An example of O(n) would be an ArrayList insertion and deletion at random position. As each subsequent insertion/deletion at random position will cause the elements in the ArrayList to shift left right of its internal array in order to maintain its linear structure, not to mention about the creation of a new arrays and the copying of elements from the old to new array which takes up expensive processing time hence, detriment the performance.
The easiest way to differentiate O(1) and O(n) is comparing array and list.
For array, if you have the right index value, you can access the data instantly.
(If you don't know the index and have to loop through the array, then it won't be O(1) anymore)
For list, you always need to loop through it whether you know the index or not.

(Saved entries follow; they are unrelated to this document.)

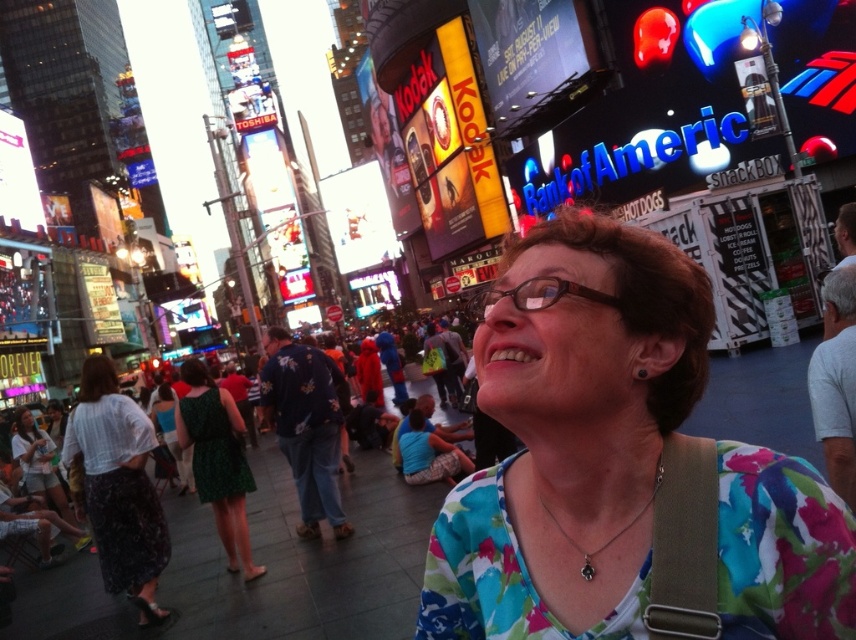
Question: Does floral fabric blouse at center appear under green textured dress at left?

Choices:
 (A) no
 (B) yes

Answer: (A)

Question: Is green dress at center positioned in front of green dotted dress at center?

Choices:
 (A) yes
 (B) no

Answer: (A)

Question: Among these objects, which one is farthest from the camera?

Choices:
 (A) matte white shirt at lower left
 (B) green dotted dress at center

Answer: (A)

Question: Which of the following is the farthest from the observer?

Choices:
 (A) (15, 456)
 (B) (156, 504)
 (C) (185, 442)

Answer: (A)

Question: Is the position of green textured dress at left less distant than that of matte white shirt at lower left?

Choices:
 (A) yes
 (B) no

Answer: (A)

Question: Which of the following is the farthest from the observer?

Choices:
 (A) (143, 467)
 (B) (634, 589)

Answer: (A)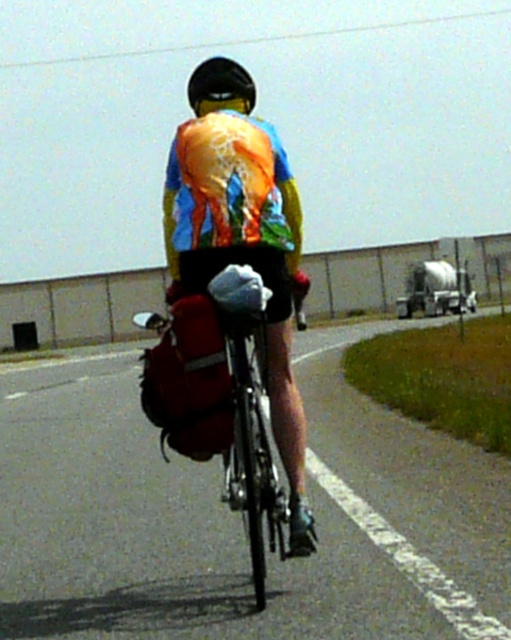
You are a cyclist who needs to check if your gear is properly secured. You have a matte red backpack at center and a shiny reflective safety vest at center. Which item takes up more space on your bike?

The matte red backpack at center is larger in size than the shiny reflective safety vest at center, so it takes up more space on the bike.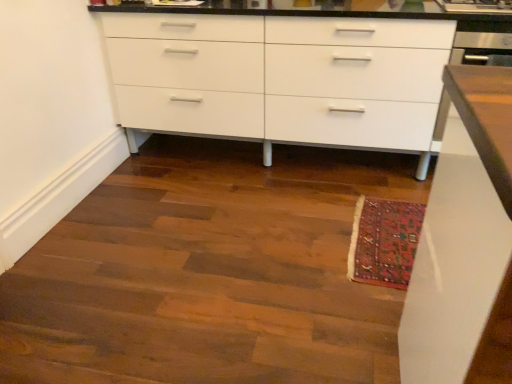
Question: Do you think wooden floor at lower center is within carpeted mat at lower right, or outside of it?

Choices:
 (A) inside
 (B) outside

Answer: (B)

Question: From the image's perspective, is wooden floor at lower center located above or below carpeted mat at lower right?

Choices:
 (A) above
 (B) below

Answer: (A)

Question: Which is farther from the carpeted mat at lower right?

Choices:
 (A) white glossy cabinet at center
 (B) wooden floor at lower center

Answer: (A)

Question: Estimate the real-world distances between objects in this image. Which object is farther from the wooden floor at lower center?

Choices:
 (A) carpeted mat at lower right
 (B) white glossy cabinet at center

Answer: (B)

It means that access time is constant. Whether you're accessing from 100 or 100,000 records, the retrieval time will be the same.

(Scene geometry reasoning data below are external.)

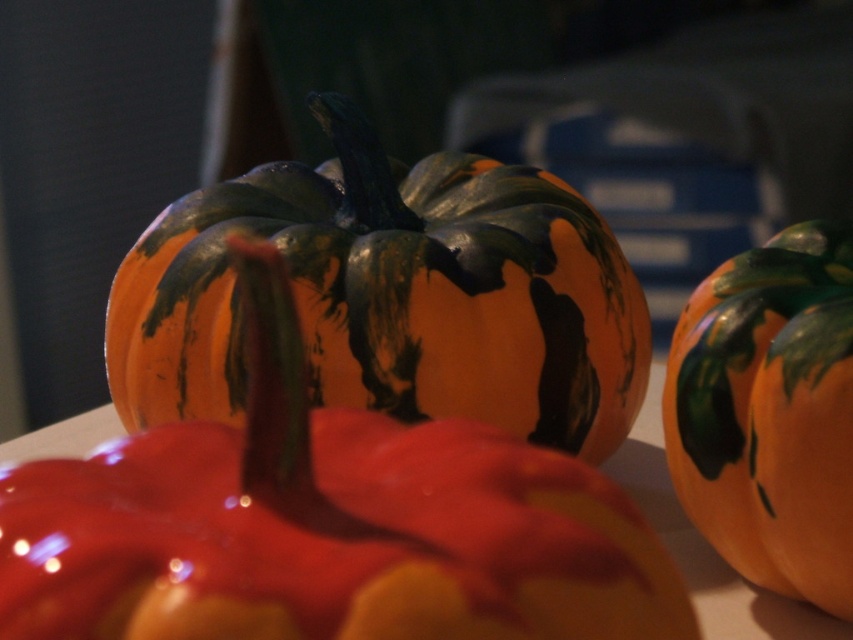
Is orange matte pumpkin at center to the left of matte orange pumpkin at center from the viewer's perspective?

In fact, orange matte pumpkin at center is to the right of matte orange pumpkin at center.

Looking at this image, between orange matte pumpkin at center and matte orange pumpkin at center, which one is positioned lower?

orange matte pumpkin at center

Between point (370, 468) and point (543, 308), which one is positioned behind?

The point (543, 308) is more distant.

You are a GUI agent. You are given a task and a screenshot of the screen. Output one action in this format:
    pyautogui.click(x=<x>, y=<y>)
    Task: Click on the orange matte pumpkin at center
    
    Given the screenshot: What is the action you would take?
    pyautogui.click(x=323, y=524)

Which is below, matte orange pumpkin at center or orange matte pumpkin at right?

orange matte pumpkin at right is below.

Can you confirm if matte orange pumpkin at center is positioned to the left of orange matte pumpkin at right?

Indeed, matte orange pumpkin at center is positioned on the left side of orange matte pumpkin at right.

Is point (479, 179) positioned after point (811, 253)?

Yes, point (479, 179) is farther from viewer.

Locate an element on the screen. The height and width of the screenshot is (640, 853). matte orange pumpkin at center is located at coordinates (392, 296).

This screenshot has height=640, width=853. What do you see at coordinates (323, 524) in the screenshot? I see `orange matte pumpkin at center` at bounding box center [323, 524].

In the scene shown: Who is positioned more to the right, orange matte pumpkin at center or orange matte pumpkin at right?

orange matte pumpkin at right is more to the right.

Identify the location of orange matte pumpkin at center. The image size is (853, 640). (323, 524).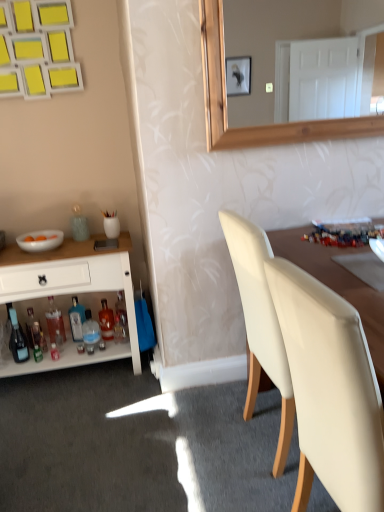
What is the approximate height of translucent glass bottle at lower left, which is the 5th bottle from left to right?

translucent glass bottle at lower left, which is the 5th bottle from left to right, is 9.04 inches tall.

Describe the element at coordinates (32, 328) in the screenshot. I see `translucent glass bottle at lower left, positioned as the sixth bottle in right-to-left order` at that location.

What is the approximate height of translucent glass bottle at lower left, which is the 1th bottle from right to left?

29.36 centimeters.

The image size is (384, 512). What do you see at coordinates (76, 319) in the screenshot?
I see `blue glass bottle at lower left, the fourth bottle from the right` at bounding box center [76, 319].

Image resolution: width=384 pixels, height=512 pixels. What do you see at coordinates (106, 321) in the screenshot?
I see `translucent glass bottle at lower left, the 6th bottle positioned from the left` at bounding box center [106, 321].

You are a GUI agent. You are given a task and a screenshot of the screen. Output one action in this format:
    pyautogui.click(x=<x>, y=<y>)
    Task: Click on the shiny glass bottle at lower left, the first bottle when ordered from left to right
    
    Given the screenshot: What is the action you would take?
    pyautogui.click(x=18, y=339)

In contrast, O(n) access time would indicate that the retrieval time is directly proportional to the number of records you're accessing from.
It means that the access takes constant time i.e. does not depend on the size of the dataset. O(n) means that the access will depend on the size of the dataset linearly.
The O is also known as big-O.
Introduction to Algorithms: Second Edition by Cormen, Leiserson, Rivest & Stein says on page 44 that
Since any constant is a degree-0
polynomial, we can express any
constant function as Theta(n^0), or
Theta(1). This latter notation is a
minor abuse, however, because it is
not clear what variable is tending to
infinity. We shall often use the
notation Theta(1) to mean either a
constant or a constant function with
respect to some variable. ... We
denote by O(g(n))... the set of
functions f(n) such that there exist
positive constants c and n0 such that
0 <= f(n) <= c*g(n) for all n >= n0.
... Note that f(n) = Theta(g(n))
implies f(n) = O(g(n)), since Theta
notation is stronger than O notation.
If an algorithm runs in O(1) time, it means that asymptotically doesn't depend upon any variable, meaning that there exists at least one positive constant that when multiplied by one is greater than the asymptotic complexity (~runtime) of the function for values of n above a certain amount. Technically, it's O(n^0) time.
O(1) means Random Access. In any Random Access Memory, the time taken to access any element at any location is the same. Here time can be any integer, but the only thing to remember is time taken to retrieve the element at (n-1)th or nth location will be same(ie constant).
Whereas O(n) is dependent on the size of n.
According to my perspective,
O(1) means time to execute one operation or instruction at a time is one, in time complexity analysis of algorithm for best case.